Jon Frickey: Exploring self-identity in international animation, CAT

For a child, going to the doctor can be a nightmare. Even as an adult, one diagnosis can change your life. Just imagine being diagnosed as a cat! In this surreal animated film, a boy named Jiro learns, firsthand, this very thing. We’ve interviewed Jon Frickey, the film’s director, below.

Can you explain the story?
CAT DAYS is a story about identity. Jiro, a little boy, feels sick. His father takes him to see the doctor. She tells the father that Jiro has cat flu. According to the doctor, this is harmless. However, since only cats get cat flu, she believes that Jiro is probably a cat. With CAT DAYS, I wanted to present the audience with the feeling of a protagonist, the little boy Jiro, who does not know who he is anymore. His world gets shaken and his identity lies in the fate of a rather bizarre entity (the doctor, who also smokes in front of patients, by the way).
Jiro tries to cope with the situation and tries to be somebody who he is not. But in the end, he realizes that everything is quite simple actually.

How exactly does someone “be” a cat? Is this symbolic of something?
In structural terms of storytelling, the cat may be a placeholder for any non-chosen identity. By which I mean an identity given to you, whereas to YOU, it is absolutely clear, that THIS IS NOT WHO YOU ARE. And as the given identity is a cat, it is should be clear to the audience, that something isn’t quite right.  I probably could have chosen any animal, but I felt a cat was right: they are unpredictable and have a wild streak, but also a gentle, almost human side.


What inspired the art style?
The story actually. I wanted to keep it simple and pleasant since the story is so ambiguous.
In a way, this was a foreign co-production, especially with the voice actors being Japanese actors based in Germany, what benefits and issues does that setup have?

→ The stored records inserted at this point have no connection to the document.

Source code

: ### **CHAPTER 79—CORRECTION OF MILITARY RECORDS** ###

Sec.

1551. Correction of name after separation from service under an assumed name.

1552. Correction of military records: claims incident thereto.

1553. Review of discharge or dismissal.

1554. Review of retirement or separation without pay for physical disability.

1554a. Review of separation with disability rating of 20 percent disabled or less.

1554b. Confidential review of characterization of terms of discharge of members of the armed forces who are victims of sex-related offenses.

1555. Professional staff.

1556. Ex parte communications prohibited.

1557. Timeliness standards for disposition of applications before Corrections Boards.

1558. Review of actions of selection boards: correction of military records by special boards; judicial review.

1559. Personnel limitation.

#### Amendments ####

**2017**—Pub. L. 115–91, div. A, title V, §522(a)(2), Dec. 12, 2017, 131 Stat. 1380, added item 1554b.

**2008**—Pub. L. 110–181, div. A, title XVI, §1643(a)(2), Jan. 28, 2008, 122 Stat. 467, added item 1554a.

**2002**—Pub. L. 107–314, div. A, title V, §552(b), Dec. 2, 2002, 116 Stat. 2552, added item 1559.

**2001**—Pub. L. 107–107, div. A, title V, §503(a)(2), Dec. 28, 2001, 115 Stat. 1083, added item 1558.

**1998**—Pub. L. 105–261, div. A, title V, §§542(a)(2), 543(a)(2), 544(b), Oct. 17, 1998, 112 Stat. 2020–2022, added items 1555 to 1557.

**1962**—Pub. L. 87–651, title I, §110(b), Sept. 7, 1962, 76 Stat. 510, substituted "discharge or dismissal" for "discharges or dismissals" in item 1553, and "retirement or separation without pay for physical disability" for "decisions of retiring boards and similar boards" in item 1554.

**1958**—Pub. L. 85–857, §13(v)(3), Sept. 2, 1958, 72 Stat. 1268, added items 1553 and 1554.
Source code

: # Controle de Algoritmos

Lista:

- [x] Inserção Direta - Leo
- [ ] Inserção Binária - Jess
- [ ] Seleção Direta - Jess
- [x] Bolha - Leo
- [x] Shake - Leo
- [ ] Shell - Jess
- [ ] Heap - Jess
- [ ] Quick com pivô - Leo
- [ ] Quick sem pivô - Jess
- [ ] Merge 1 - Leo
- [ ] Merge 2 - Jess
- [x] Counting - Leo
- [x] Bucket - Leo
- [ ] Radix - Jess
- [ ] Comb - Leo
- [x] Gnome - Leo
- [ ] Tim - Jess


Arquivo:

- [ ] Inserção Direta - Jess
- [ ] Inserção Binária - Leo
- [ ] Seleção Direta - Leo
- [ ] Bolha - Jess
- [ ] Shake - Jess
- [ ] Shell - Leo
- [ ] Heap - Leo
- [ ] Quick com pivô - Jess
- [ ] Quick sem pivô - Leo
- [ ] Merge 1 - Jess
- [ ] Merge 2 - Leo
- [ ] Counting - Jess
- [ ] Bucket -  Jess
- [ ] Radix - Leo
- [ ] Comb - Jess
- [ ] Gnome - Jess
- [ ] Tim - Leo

When I had the idea for the film, we were staying in Kyoto for a couple of months. So, in my head, the film always took place in Japan. And when production started, I just stuck to that.  The voice recordings were the nicest part of the production. Together with my friend Takashi Horiguchi, an artist from Kyoto, we cast the children’s voices at the Japanese School of Hamburg, Germany.  Kanon Yamamoto got the role of Jiro, and Iroha Sato voices the girl. In real life, they are also friends and quite similar to the characters in the film. Another girl, Yuna Fujiwara, was so good in the audition, that I made up the narrator role for her.  The father and the animal shelter worker are Japanese actors, Yusuke Yamasaki and Fumio Okra, while the doctor is voiced by a Shinobu Sawada, who actually works in the administration of the Japanese School. She looks like the doctor, by the way, but without all the crazy.


How did you become interested in animation?
To me, it is the most efficient way to tell a story or share an atmosphere. As an animator, I don’t need much equipment and no human resources. You can just start whenever you want to. Well, I do recommend a storyboard first…

Why don’t we see Jiro’s mother?
It seems to me that she has not been living with Jiro and his father for a while. In my imagination, she is dead, to be honest. Also, in Japanese, “Jiro” is a name usually given to the second son. So that opens up a few possibilities, perhaps the family is separated.

What future projects are you working on?
I really do not know, and if I did, I could not tell, because that would be a way to jinx a project.